Around about 4:00 in the afternoon, after Kodi has eaten his supper, the two of us head outside for a walk about the yard. Actually Kodi usually settles into a comfortable spot on the lawn. He just likes to be outside. As do I.
I emerge from the garage with small clippers and a harvest basket. This is my favorite time to walk through the vegetable garden. I check for ripe tomatoes, green beans, okra, eggplant. The top third of the bean plants were nipped by a deer again so the bean harvest has slowed dramatically. About once a week I find a giant hornworm munching on one of the tomatoes, and pause briefly to extract him from his camouflaged perch to which he does not return. Each day I fill my harvest basket. Today it was several handfuls of fresh basil, for pesto, along with San Marzano and garden peach tomatoes and a pint of sun golds and cherry tomatoes.

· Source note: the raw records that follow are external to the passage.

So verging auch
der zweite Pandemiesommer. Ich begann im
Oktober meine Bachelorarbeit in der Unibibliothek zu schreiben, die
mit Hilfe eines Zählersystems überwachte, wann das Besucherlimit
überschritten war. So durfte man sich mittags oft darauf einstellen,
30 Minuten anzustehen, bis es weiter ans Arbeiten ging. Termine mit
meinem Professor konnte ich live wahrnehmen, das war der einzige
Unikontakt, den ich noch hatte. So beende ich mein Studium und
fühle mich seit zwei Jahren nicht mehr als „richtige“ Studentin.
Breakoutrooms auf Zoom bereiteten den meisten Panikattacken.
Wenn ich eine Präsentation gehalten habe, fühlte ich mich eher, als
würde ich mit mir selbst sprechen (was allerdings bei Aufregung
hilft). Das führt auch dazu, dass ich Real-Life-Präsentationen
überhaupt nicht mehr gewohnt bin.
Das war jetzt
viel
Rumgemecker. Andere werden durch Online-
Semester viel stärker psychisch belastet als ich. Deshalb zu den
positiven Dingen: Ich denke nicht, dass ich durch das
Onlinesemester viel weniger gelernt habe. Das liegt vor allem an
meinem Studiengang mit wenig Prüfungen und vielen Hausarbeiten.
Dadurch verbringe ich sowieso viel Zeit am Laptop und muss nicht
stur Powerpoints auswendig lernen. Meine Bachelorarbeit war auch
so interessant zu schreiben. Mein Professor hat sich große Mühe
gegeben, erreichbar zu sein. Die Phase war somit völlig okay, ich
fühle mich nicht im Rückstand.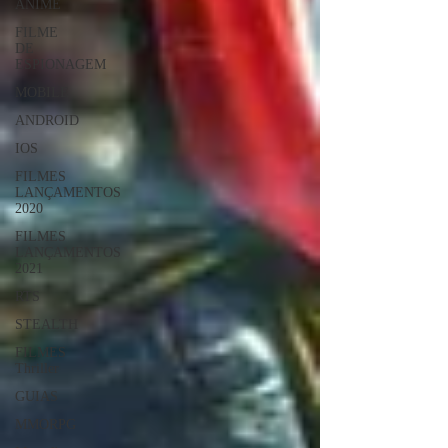
ANIME
FILME
DE
ESPIONAGEM
MOBILE
ANDROID
IOS
FILMES
LANÇAMENTOS
2020
FILMES
LANÇAMENTOS
2021
RTS
STEALTH
FILMES
Thriller
GUIAS
MMORPG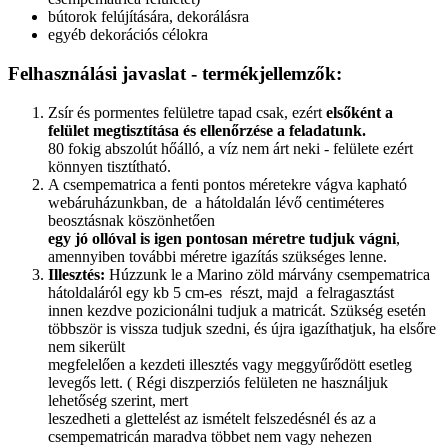
bútorok felújítására, dekorálásra
egyéb dekorációs célokra
Felhasználási javaslat - termékjellemzők:
Zsír és pormentes felületre tapad csak, ezért
elsőként a
felület megtisztítása és ellenőrzése a feladatunk.
80 fokig abszolút hőálló, a víz nem árt neki - felülete ezért
könnyen tisztítható.
A csempematrica a fenti pontos méretekre vágva kapható
webáruházunkban, de a hátoldalán lévő centiméteres
beosztásnak köszönhetően
egy jó ollóval is igen pontosan méretre tudjuk vágni
,
amennyiben további méretre igazítás szükséges lenne.
Illesztés:
Húzzunk le a Marino zöld márvány csempematrica
hátoldaláról egy kb 5 cm-es részt, majd a felragasztást
innen kezdve pozicionálni tudjuk a matricát. Szükség esetén
többször is vissza tudjuk szedni, és újra igazíthatjuk, ha elsőre
nem sikerült
megfelelően a kezdeti illesztés vagy meggyűrődött esetleg
levegős lett. ( Régi diszperziós felületen ne használjuk
lehetőség szerint, mert
leszedheti a glettelést az ismételt felszedésnél és az a
csempematricán maradva többet nem vagy nehezen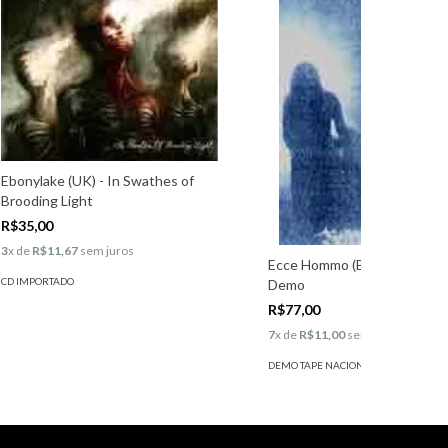
Ebonylake (UK) - In Swathes of
Brooding Light
R$35,00
3
x de
R$11,67
sem juros
Ecce Hommo (BRA) - Rehears
CD IMPORTADO
Demo
R$77,00
7
x de
R$11,00
sem juros
DEMO TAPE NACIONAL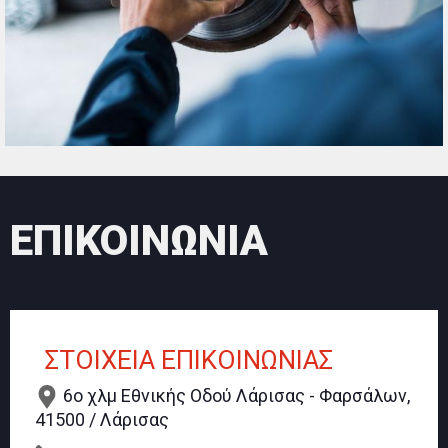
ΕΠΙΚΟΙΝΩΝΙΑ
ΣΤΟΙΧΕΙΑ ΕΠΙΚΟΙΝΩΝΙΑΣ
6ο χλμ Εθνικής Οδού Λάρισας - Φαρσάλων,
41500 / Λάρισας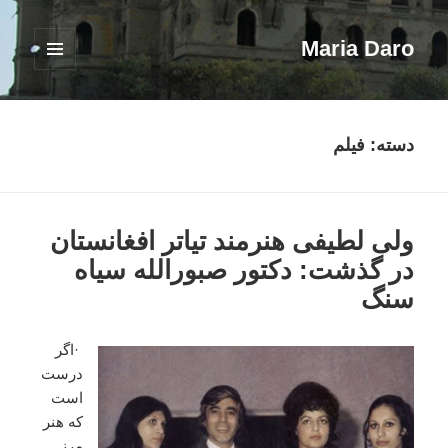
Maria Daro
فهرست
و
ابزارک‌ها
دسته:
فیلم
ولی لطیفی هنرمند تیاتر افغانستان
در گذشت: دکتور صبورالله سیاه
سنگ
·اگر
درست
است
که هنر
مرز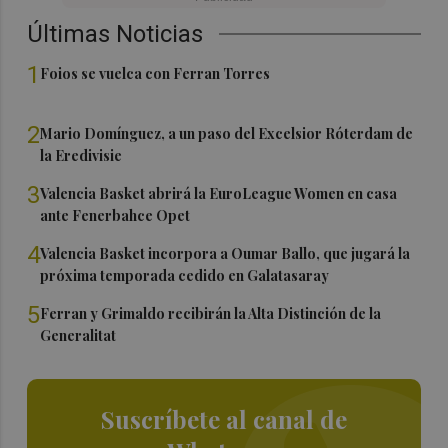
Últimas Noticias
1
Foios se vuelca con Ferran Torres
2
Mario Domínguez, a un paso del Excelsior Róterdam de
la Eredivisie
3
Valencia Basket abrirá la EuroLeague Women en casa
ante Fenerbahce Opet
4
Valencia Basket incorpora a Oumar Ballo, que jugará la
próxima temporada cedido en Galatasaray
5
Ferran y Grimaldo recibirán la Alta Distinción de la
Generalitat
Suscríbete al canal de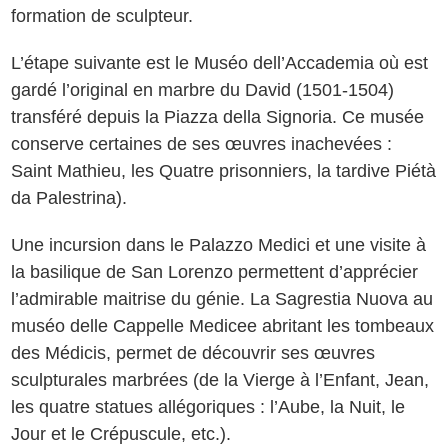
formation de sculpteur.
L’étape suivante est le Muséo dell’Accademia où est
gardé l’original en marbre du David (1501-1504)
transféré depuis la Piazza della Signoria. Ce musée
conserve certaines de ses œuvres inachevées :
Saint Mathieu, les Quatre prisonniers, la tardive Piétà
da Palestrina).
Une incursion dans le Palazzo Medici et une visite à
la basilique de San Lorenzo permettent d’apprécier
l’admirable maitrise du génie. La Sagrestia Nuova au
muséo delle Cappelle Medicee abritant les tombeaux
des Médicis, permet de découvrir ses œuvres
sculpturales marbrées (de la Vierge à l’Enfant, Jean,
les quatre statues allégoriques : l’Aube, la Nuit, le
Jour et le Crépuscule, etc.).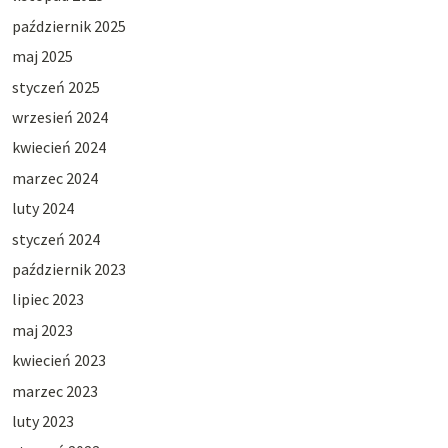
październik 2025
maj 2025
styczeń 2025
wrzesień 2024
kwiecień 2024
marzec 2024
luty 2024
styczeń 2024
październik 2023
lipiec 2023
maj 2023
kwiecień 2023
marzec 2023
luty 2023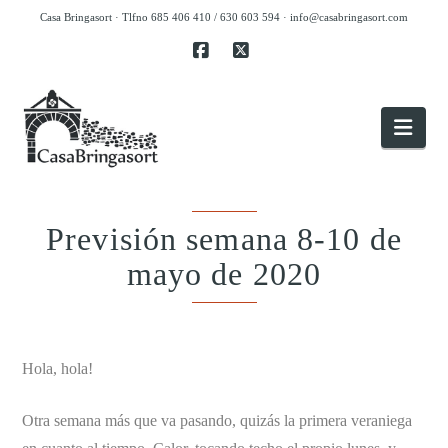
Casa Bringasort · Tlfno 685 406 410 / 630 603 594 ·
info@casabringasort.com
Facebook
X
Nav
Previsión semana 8-10 de
mayo de 2020
.
Hola, hola!
Otra semana más que va pasando, quizás la primera veraniega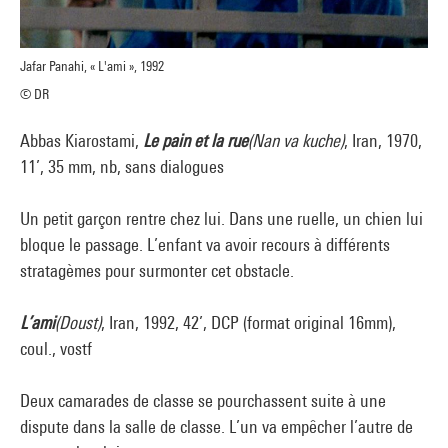
Jafar Panahi, « L'ami », 1992
© DR
Abbas Kiarostami,
Le pain et la rue
(Nan va kuche)
, Iran, 1970,
11’, 35 mm, nb, sans dialogues
Un petit garçon rentre chez lui. Dans une ruelle, un chien lui
bloque le passage. L’enfant va avoir recours à différents
stratagèmes pour surmonter cet obstacle.
L’ami
(Dous
t
)
, Iran, 1992, 42’, DCP (format original 16mm),
coul., vostf
Deux camarades de classe se pourchassent suite à une
dispute dans la salle de classe. L’un va empêcher l’autre de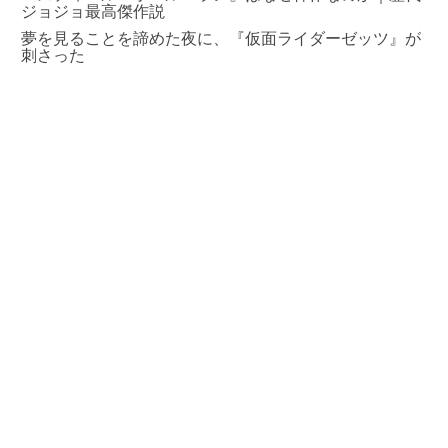
ジョジョ最高傑作説
夢を見ることを諦めた夜に、『仮面ライダーゼッツ』が
刺さった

Once the garden is checked and ripe veggies are harvested I move on to Japanese beetle patrol. Their numbers have eased a bit, but not nearly enough. Interestingly I find them in four distinct places in the yard -- on our highbush blueberries, on some wild raspberries and on a single large stalk of goldenrod at the edge of the backyard, and on the hazelnut bush. I assume they give off pheromones to attract one another. Sometimes I find a pile of 8 or more beetles on one leaf.
This afternoon, as I checked the blueberries for beetles, I noticed a dragonfly--a meadowhawk--perched on one bush. I walked within three inches of this meadow beauty and it did not budge. Presumably it was waiting very patiently for an insect of the right size to fly by, or it was just resting in the afternoon sun. What an afternoon delight.